3 de enero de 2009

Terrorismo de Estado

LAS PALABRAS NO SON INOCENTES. O, por mejor decir, el uso que se hace de ellas. Un ejemplo muy frecuente en nuestros días lo proporciona el término terrorismo, que utilizamos casi siempre más en la segunda acepción del Diccionario de la Real Academia, “sucesión de actos de violencia ejecutados para infundir terror” que en la primera, “dominación por el terror”.
Desde luego, si un fanático, movido por supuestos motivos políticos, descerraja un tiro en la nuca a una persona porque no piense como él o porque no se pliegue a sus propósitos, o hace estallar un coche bomba en un edificio público, se le podrá llamar con toda propiedad gramatical terrorista. Ello con independencia de que su objetivo de infundir terror se lleve a cabo de forma alevosa, sin riesgo alguno para quien lo mantiene, o bien entregando incluso la propia vida. Esos jóvenes, fanatizados por ideas religiosas que, en Irak o muchos otros lugares, hacen estallar los cinturones que llevan adosados a sus cuerpos, repletos de dinamita, no son menos terroristas que el que pega a un tiro en la nuca. Aunque haya que aceptar que al menos, en aras de sus fines, entregan la vida.
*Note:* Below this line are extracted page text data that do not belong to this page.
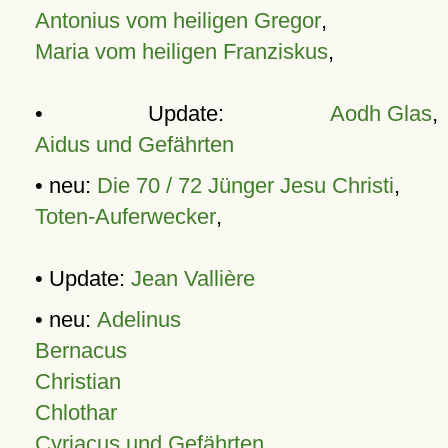
Antonius vom heiligen Gregor
,
Maria vom heiligen Franziskus
,
• Update:
Aodh Glas
,
Aidus und Gefährten
• neu:
Die 70 / 72 Jünger Jesu Christi
,
Toten-Auferwecker
,
• Update:
Jean Vallière
• neu:
Adelinus
Bernacus
Christian
Chlothar
Cyriacus und Gefährten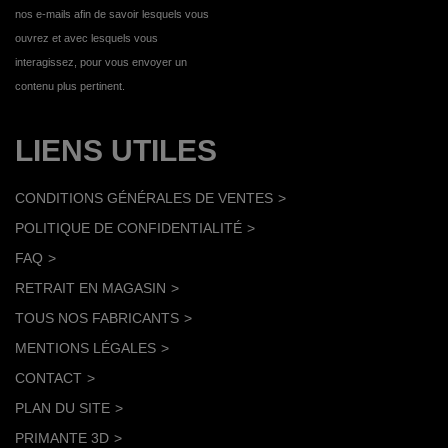
nos e-mails afin de savoir lesquels vous
ouvrez et avec lesquels vous
interagissez, pour vous envoyer un
contenu plus pertinent.
LIENS UTILES
CONDITIONS GÉNÉRALES DE VENTES
POLITIQUE DE CONFIDENTIALITÉ
FAQ
RETRAIT EN MAGASIN
TOUS NOS FABRICANTS
MENTIONS LÉGALES
CONTACT
PLAN DU SITE
PRIMANTE 3D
Sin embargo, la segunda acepción a la que antes nos referíamos suele ignorarse por los medios de comunicación. Porque es cierto que la “dominación por el terror” no está al alcance de individuos o grupos más o menos organizados, de recursos limitados, pero sí de los estados, los militares de esos estados, que utilizando modernísimos e indestructibles aviones bombardean impunemente aldeas, ciudades, matando con sus misiles a centenares de personas, en Gaza o en Afganistán, pongamos por caso, todas inocentes, salvo que la presunción de inocencia pueda ignorarse según convenga. Esos estados, sus dirigentes, jefes de Gobierno, ministros, podrían ser calificados de terroristas con tanto o más acierto que el joven del cinturón explosivo, pero raramente los encontramos así tildados en periódicos y televisiones. Por el contrario, se les acoge amistosamente en recepciones oficiales en medio mundo, se les estrechan calurosamente las manos por dirigentes políticos, posan en fotos de familia… La hipocresía que ello supone clama al cielo.